__Work to complete__
A - Check each statement below against the excerpt on nested pyramidal nanoshells. For each one, answer yes or no and quote the words of the excerpt that decide it. (i) Nested shells with 30 nm gaps gave much larger Raman scattering responses than those with 5 nm gaps. (ii) Compared with a single Au pyramidal shell of the same total metal thickness, the resonances of the nested pyramids were red-shifted. (iii) When the dielectric spacer in Au-dielectric-Au disks is thinner than 6 nm, the optical response resembles that of a single 20 nm Au disk.
B - According to the excerpt on nested pyramidal nanoshells, what happens to the plasmon resonance of isolated Au disks when two disks are separated by a few nanometers?
C - Extend the excerpt on nested pyramidal nanoshells past its final sentence with one more paragraph.

__Excerpt provided__
###

J Phys Chem C Nanomater Interfaces. Author manuscript; available in PMC 2011 January 8.
Published in final edited form as:
J Phys Chem C Nanomater Interfaces. 2010 January 8; 114(16): 7432–7435.
doi:  10.1021/jp910627r
PMCID: PMC2812899
NIHMSID: NIHMS169718

Optical Properties of Nested Pyramidal Nanoshells

Abstract

This paper describes the fabrication and characterization of nested Au pyramidal nanoshells. These particles exhibited two plasmon resonances at visible and near-infrared wavelengths that could be manipulated depending on the size of the gap between inner and outer pyramidal shells. We found that larger gaps (30 nm) exhibited much larger Raman scattering responses compared to smaller gaps (5 nm) in the nested pyramidal shells. The SERS-activity of these anisotropic particles can be optimized by adjusting the distances between the inner and outer Au shells.

Metal nanoparticles (NPs) exhibit characteristic localized surface plasmon (LSP) resonances that are tunable by varying intrinsic factors such as material, shape, size and extrinsic ones such as the local dielectric environment.1, 2 When small particles (diameter, d < 50 nm) are separated by distances less than the diameter of an individual NP, the LSPs of one particle can interact with those of the other through dipolar coupling.3 For example, the plasmon resonance of isolated Au disks can split into lower and higher energy resonances when two disks are separated by a few nanometers (< 5 nm).4 Multi-layered Au-dielectric-Au disks (thicknesses = 10-10-10 nm) exhibit two plasmon resonances because of coupling between the upper and lower particles.5 When the thickness of the dielectric spacer is decreased to less than 6 nm, the optical response is similar to that of a single Au disk (thickness = 20 nm).5, 6 Thus, as the separation between two NPs decreases, the plasmon coupling increases, and the LSP resonances shift to lower energies (red-shift to longer wavelengths).4 Changes in the optical properties from particle-particle coupling are important in biodiagnostics,7 optoelectronic devices,8 and nonlinear spectroscopies.9

The intense, localized electromagnetic fields that occur between closely spaced particles as a result of plasmon coupling can serve as hot spots for enhanced Raman scattering.10, 11 Hence, NP assemblies and pairs of NPs10, 12, 13 are ideal plasmonic structures for surface enhanced Raman scattering (SERS) and single molecule sensing.10, 14 Despite reports of Raman enhancements by nanoparticle clusters,1013 the formation of well-defined NP aggregates has not been controlled. Specifically, the overall spatial environment—the size of the NP assemblies, the organization of the NPs in the assemblies, and the separation between the particles—is difficult to manipulate. Fabrication approaches, however, provide routes to control the size and spacing of gaps between nanostructures, which can lead to reproducible SERS-active particles and substrates.15, 16

Here we describe the fabrication, optical characterization, and SERS response of nested pyramidal nanoshells. These NPs are composed of two pyramidal shells, where a smaller shell is stacked inside a larger shell, and whose flat faces are parallel and separated by a gap. We found that the nested pyramids exhibited plasmon resonances at visible and near-infrared wavelengths that could be manipulated by increasing the gap distance between the shells. Interestingly, the nested pyramids showed optical properties that were similar to those of a single Au pyramidal shell of the same total metal thickness, but the resonances were blue-shifted by 50–75 nm. Also, we discovered that the gap distance between the inner and outer shells controlled the Raman scattering response. Nested particles with larger gaps (30 nm) exhibited SERS intensities greater than solid pyramidal shells or nested pyramidal shells with smaller gaps (5 nm).

###

__Records provided__
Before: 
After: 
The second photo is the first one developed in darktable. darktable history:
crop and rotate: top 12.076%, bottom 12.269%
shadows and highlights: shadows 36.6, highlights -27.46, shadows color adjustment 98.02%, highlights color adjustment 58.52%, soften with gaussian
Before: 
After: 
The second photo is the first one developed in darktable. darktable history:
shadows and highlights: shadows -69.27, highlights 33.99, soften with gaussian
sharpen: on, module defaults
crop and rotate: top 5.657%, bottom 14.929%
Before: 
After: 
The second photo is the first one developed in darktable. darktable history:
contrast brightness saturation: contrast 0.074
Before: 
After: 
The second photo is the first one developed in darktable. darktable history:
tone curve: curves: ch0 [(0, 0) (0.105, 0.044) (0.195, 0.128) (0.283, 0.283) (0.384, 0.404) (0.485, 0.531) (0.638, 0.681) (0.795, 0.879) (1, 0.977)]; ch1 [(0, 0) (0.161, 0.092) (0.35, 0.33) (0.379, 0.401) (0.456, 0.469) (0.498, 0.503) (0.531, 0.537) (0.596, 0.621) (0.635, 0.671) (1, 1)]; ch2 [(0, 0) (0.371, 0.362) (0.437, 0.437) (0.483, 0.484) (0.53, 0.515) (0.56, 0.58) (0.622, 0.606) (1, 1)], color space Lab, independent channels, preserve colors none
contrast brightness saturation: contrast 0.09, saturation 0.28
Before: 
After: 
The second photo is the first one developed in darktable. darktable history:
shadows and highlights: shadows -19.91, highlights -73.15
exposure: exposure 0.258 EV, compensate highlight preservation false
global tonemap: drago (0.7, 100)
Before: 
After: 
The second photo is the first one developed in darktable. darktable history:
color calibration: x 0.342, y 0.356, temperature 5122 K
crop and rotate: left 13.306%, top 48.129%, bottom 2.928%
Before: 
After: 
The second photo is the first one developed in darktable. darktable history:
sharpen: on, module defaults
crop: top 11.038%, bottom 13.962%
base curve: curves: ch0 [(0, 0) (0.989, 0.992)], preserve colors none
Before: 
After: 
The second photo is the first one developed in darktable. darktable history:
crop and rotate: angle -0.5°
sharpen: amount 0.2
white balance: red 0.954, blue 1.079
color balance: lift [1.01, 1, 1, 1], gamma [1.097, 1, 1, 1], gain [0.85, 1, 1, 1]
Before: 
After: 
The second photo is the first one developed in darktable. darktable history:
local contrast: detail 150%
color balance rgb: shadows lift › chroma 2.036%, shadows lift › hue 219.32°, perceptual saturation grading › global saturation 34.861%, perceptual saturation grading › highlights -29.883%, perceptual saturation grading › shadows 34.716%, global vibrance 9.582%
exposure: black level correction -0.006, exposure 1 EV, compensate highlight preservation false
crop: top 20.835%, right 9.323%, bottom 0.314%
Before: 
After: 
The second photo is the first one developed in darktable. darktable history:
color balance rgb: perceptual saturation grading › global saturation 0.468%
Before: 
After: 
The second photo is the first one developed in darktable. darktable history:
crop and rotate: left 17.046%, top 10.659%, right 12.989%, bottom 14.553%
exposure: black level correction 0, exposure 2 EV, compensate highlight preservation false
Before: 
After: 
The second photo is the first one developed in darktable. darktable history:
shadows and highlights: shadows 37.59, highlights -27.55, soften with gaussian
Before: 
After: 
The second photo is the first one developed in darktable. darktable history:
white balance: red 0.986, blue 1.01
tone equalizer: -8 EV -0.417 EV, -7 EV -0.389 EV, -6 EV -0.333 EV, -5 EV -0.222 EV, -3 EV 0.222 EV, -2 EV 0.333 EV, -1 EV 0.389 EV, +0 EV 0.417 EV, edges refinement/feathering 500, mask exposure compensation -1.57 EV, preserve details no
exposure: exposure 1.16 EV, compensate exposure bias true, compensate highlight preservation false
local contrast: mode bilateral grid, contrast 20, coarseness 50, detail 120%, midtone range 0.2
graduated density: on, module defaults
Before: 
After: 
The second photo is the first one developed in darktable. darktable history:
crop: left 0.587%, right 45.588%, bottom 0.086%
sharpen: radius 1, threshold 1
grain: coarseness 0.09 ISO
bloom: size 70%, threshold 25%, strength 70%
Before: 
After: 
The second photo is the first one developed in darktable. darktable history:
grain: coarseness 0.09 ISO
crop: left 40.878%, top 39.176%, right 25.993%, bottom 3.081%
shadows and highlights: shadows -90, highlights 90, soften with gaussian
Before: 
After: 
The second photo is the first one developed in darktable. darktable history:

###

__Outputs in order__
A -
(i) Yes: "We found that larger gaps (30 nm) exhibited much larger Raman scattering responses compared to smaller gaps (5 nm) in the nested pyramidal shells."
(ii) No: "but the resonances were blue-shifted by 50–75 nm."
(iii) Yes: "When the thickness of the dielectric spacer is decreased to less than 6 nm, the optical response is similar to that of a single Au disk (thickness = 20 nm)."

B - It splits into lower and higher energy resonances.

C -
Nested pyramidal nanoshells were fabricated by Phase-shifting photolithography, Etching, E-beam, and Lift-off (PEEL)17 followed by a post-etching step. Multi-layered pyramids composed of two Au layers surrounding a sacrificial material layer (Cr) were first created, and then the Cr was etched to create the nested pyramids. Figure 1 is a scheme of the fabrication procedure to create nested pyramidal nanoshells. In brief, a thin Ti film perforated with 250–300-nm diameter holes was used as both an etching and deposition mask. The underlying Si (100) wafer was first anisotropically etched to form pyramidal-shaped pits, and then alternating layers of Au and Cr were evaporated through the nanoholes. Multi-layered Au-Cr-Au (thicknesses = 20-45-20 nm) pyramids were generated containing 51% Au; 49% Cr (atomic %) as determined by electron dispersive spectroscopy (EDS) (Figs. 2a, b). After the Ti film was removed, the nanopyramid/Si template was immersed in a Cr etchant (Transene, diluted 1:3 with water) to dissolve the Cr in the multi-layered Au-Cr-Au pyramids and to result in nested pyramidal nanoshells (Figs. 2c–e). Nested nanoshells with gap distances of 5 nm (100% Au; 0% Cr) were formed after 80 s in the Cr etchant, and nested particles with gaps of 30 nm (75% Au; 25% Cr) were formed after 30 s. We used focused ion beam (FIB) milling to view cross-sections of the nested pyramidal shells. Figures 2a and c reveal that even after etching, the gap distance between the Au shells remained constant.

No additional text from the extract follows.